Like all essential oils, they should be diluted into a carrier oil to avoid irritating your skin.
Hairstyle Options
If you tend to rock an updo hairstyle, like a ponytail or yes, even a man bun, that can cause a receding hairline as well. Traction alopecia is the result of tugging on your hair too much or for too long.
Even if that isn’t the main cause of your hair loss, it’s a good idea to give your hair a break from high or tight hairstyles for a few weeks and see if that slows or stops your hairline from receding. You can also consult with a dermatologist about hairstyle options that are less stressful on your hair.
Hairstylists and barbers can also make hairstyle recommendations that will help you keep your hair longer.
Avoid combovers and other hairstyles meant to disguise your receding hairline or hide it entirely.

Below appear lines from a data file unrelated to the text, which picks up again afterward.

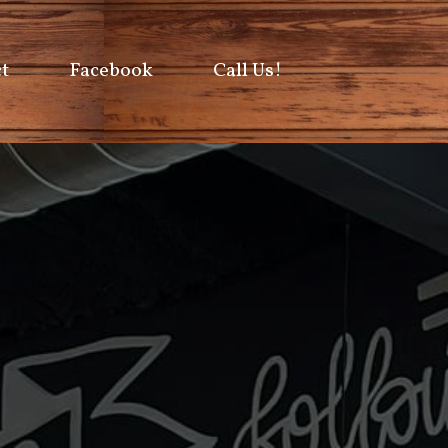
t
Facebook
Call Us!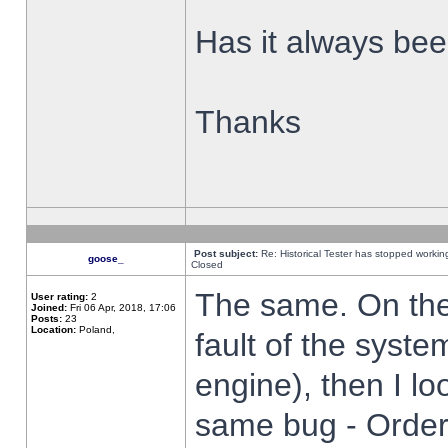
Has it always been
Thanks
Post subject:
Re: Historical Tester has stopped worki
goose_
Closed
The same. On the 
User rating:
2
Joined:
Fri 06 Apr, 2018, 17:06
Posts:
23
Location:
Poland,
fault of the syste
engine), then I lo
same bug - Order 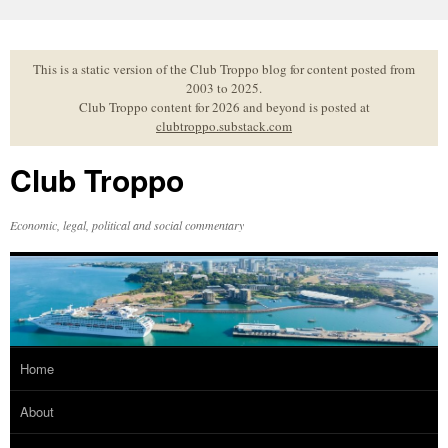
Skip
to
content
This is a static version of the Club Troppo blog for content posted from
2003 to 2025.
Club Troppo content for 2026 and beyond is posted at
clubtroppo.substack.com
Club Troppo
Economic, legal, political and social commentary
Home
About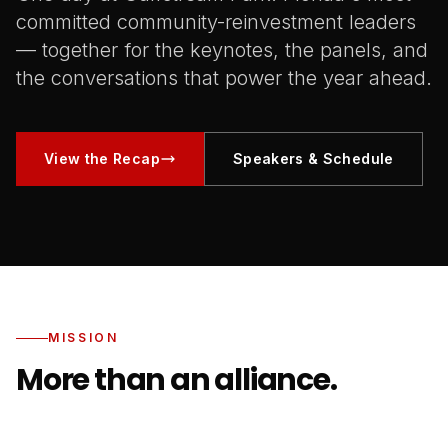
committed community-reinvestment leaders
— together for the keynotes, the panels, and
the conversations that power the year ahead.
View the Recap
Speakers & Schedule
MISSION
More than an alliance.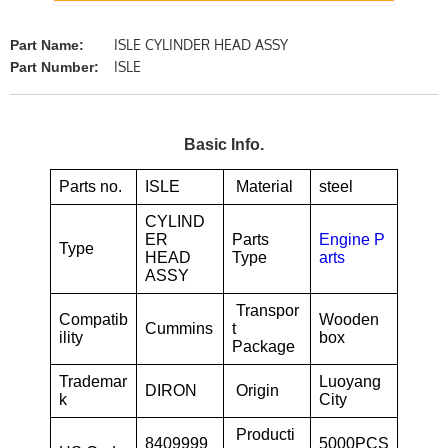
ISLE CYLINDER HEAD ASSY
Part Name:
ISLE
Part Number:
Basic Info.
Parts no.
ISLE
Material
steel
CYLIND
ER
Parts
Engine P
Type
HEAD
Type
arts
ASSY
Transpor
Compatib
Wooden
Cummins
t
ility
box
Package
Trademar
Luoyang
DIRON
Origin
k
City
Producti
8409999
5000PCS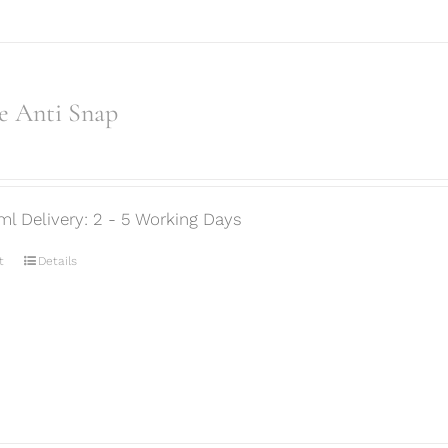
e Anti Snap
ml Delivery: 2 - 5 Working Days
t
Details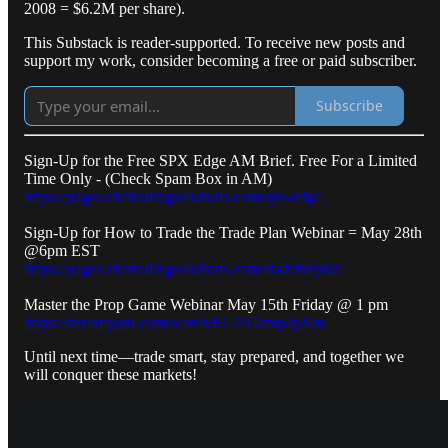
2008 = $6.2M per share).
This Substack is reader-supported. To receive new posts and
support my work, consider becoming a free or paid subscriber.
Subscribe
Sign-Up for the Free SPX Edge AM Brief. Free For a Limited
Time Only - (Check Spam Box in AM)
https://pages.vicitradingsolutions.com/spx-edge
Sign-Up for How to Trade the Trade Plan Webinar = May 28th
@6pm EST
https://pages.vicitradingsolutions.com/tradetheplan
Master the Prop Game Webinar May 15th Friday @ 1 pm
https://streamyard.com/watch/ECiZGzmpJpXm
Until next time—trade smart, stay prepared, and together we
will conquer these markets!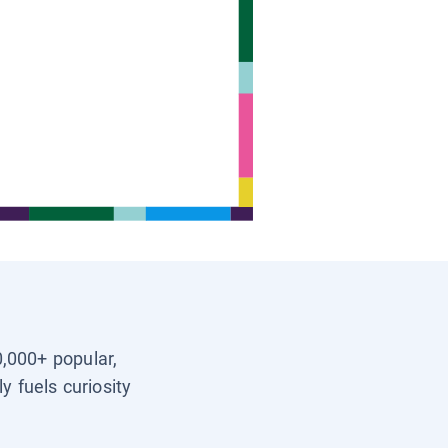
0,000+ popular,
y fuels curiosity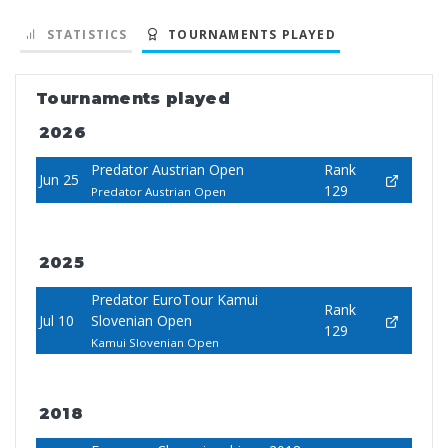
STATISTICS
TOURNAMENTS PLAYED
Tournaments played
2026
Predator Austrian Open
Rank
Jun 25
129
Predator Austrian Open
2025
Predator EuroTour Kamui
Rank
Jul 10
Slovenian Open
129
Kamui Slovenian Open
2018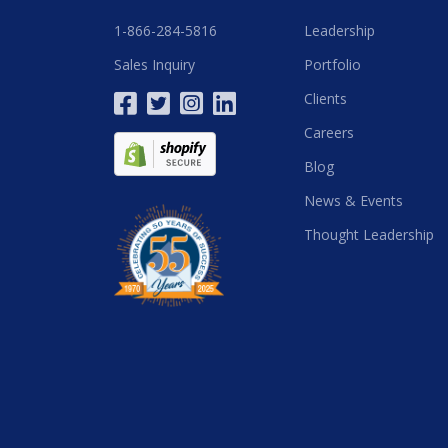
1-866-284-5816
Leadership
Sales Inquiry
Portfolio
Clients
Careers
Blog
News & Events
Thought Leadership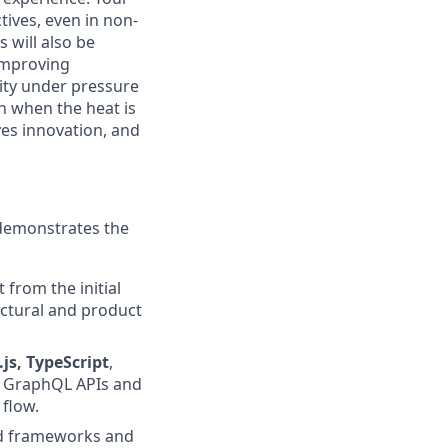
tives, even in non-
 will also be
 improving
lity under pressure
n when the heat is
ves innovation, and
 demonstrates the
 from the initial
ectural and product
.js, TypeScript
,
se GraphQL APIs and
 flow.
nd frameworks and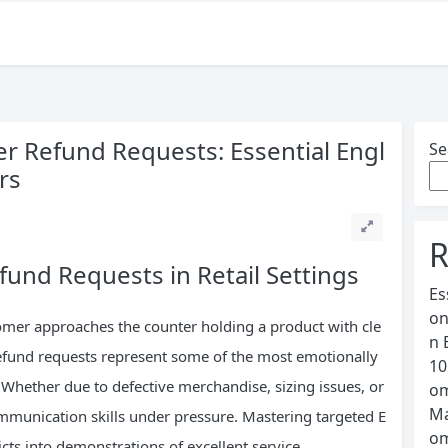
 Refund Requests: Essential Engl
Se
rs
R
fund Requests in Retail Settings
Es
on
mer approaches the counter holding a product with cle
n 
Refund requests represent some of the most emotionally
10
. Whether due to defective merchandise, sizing issues, or
om
Ma
ommunication skills under pressure. Mastering targeted E
om
cts into demonstrations of excellent service.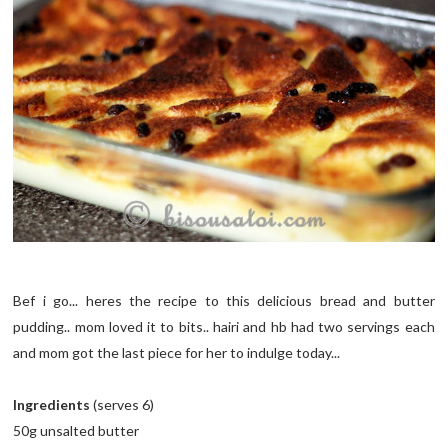
Bef i go... heres the recipe to this delicious bread and butter
pudding.. mom loved it to bits.. hairi and hb had two servings each
and mom got the last piece for her to indulge today...
Ingredients
(serves 6)
50g unsalted butter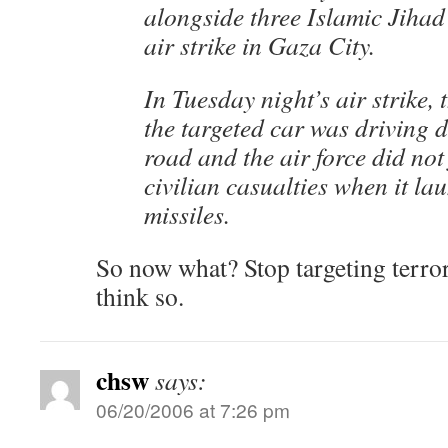
alongside three Islamic Jihad 
air strike in Gaza City.
In Tuesday night’s air strike, t
the targeted car was driving
road and the air force did not
civilian casualties when it la
missiles.
So now what? Stop targeting terror
think so.
chsw
says:
06/20/2006 at 7:26 pm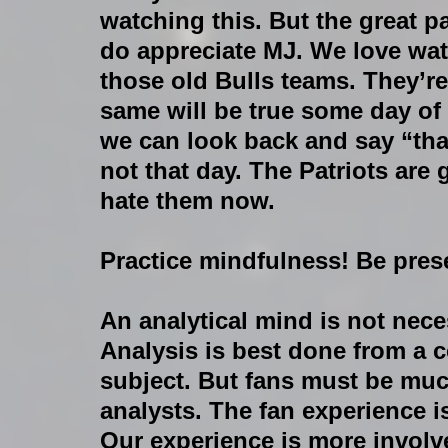
watching this. But the great pa
do appreciate MJ. We love wat
those old Bulls teams. They’
same will be true some day of 
we can look back and say “that
not that day. The Patriots ar
hate them now.
Practice mindfulness! Be prese
An analytical mind is not nece
Analysis is best done from a c
subject. But fans must be muc
analysts. The fan experience i
Our experience is more involv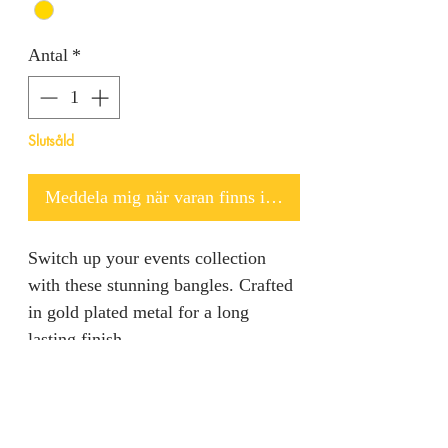
Antal
*
Slutsåld
Meddela mig när varan finns i lager
Switch up your events collection
with these stunning bangles. Crafted
in gold plated metal for a long
lasting finish.
Returns & Refunds
We are unable to accept returns on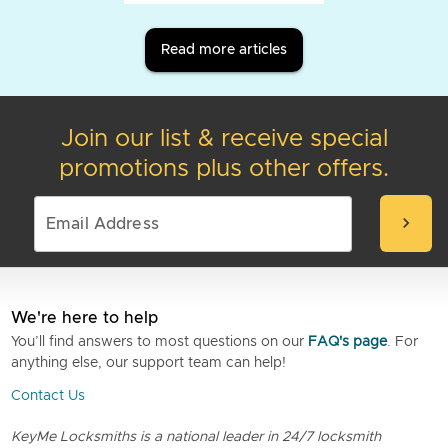
Read more articles
Join our list & receive special
promotions plus other offers.
chevron_right
We're here to help
You’ll find answers to most questions on our
FAQ's page
. For
anything else, our support team can help!
Contact Us
KeyMe Locksmiths is a national leader in 24/7 locksmith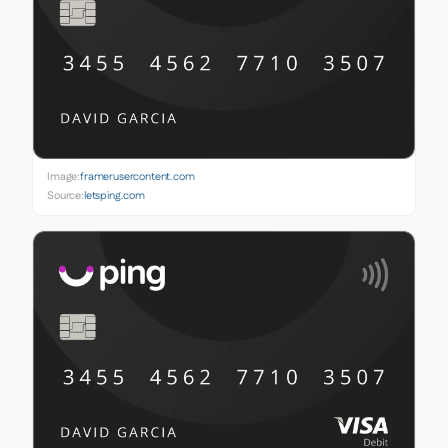
Image:
framerusercontent.com
Source:
letsping.com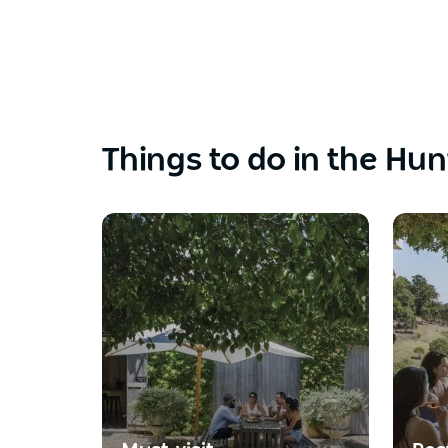
Things to do in the Hun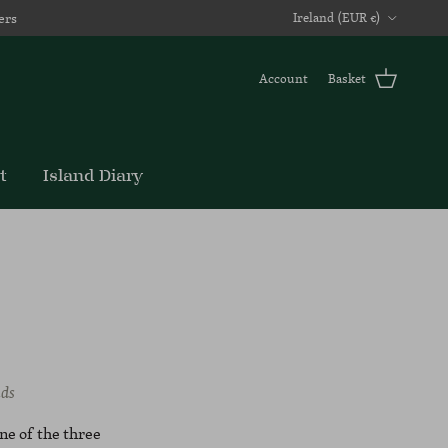
Country/Region
ers
Ireland (EUR €)
Account
Basket
t
Island Diary
nds
one of the three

They don’t usually work, and your hairstylist will be able to recommend better options that will let you rock your new hairline without having to hide it.
Exercise
We already mentioned that exercise is a good option for increasing your overall health, which will increase your hair health, but it’s worth mentioning again.
It’s more than heart health and circulation. Exercise reduces your stress levels and can help reduce hormone imbalances and other health issues that impact your hair.
Plus, exercise can help you look better in general, with or without hair.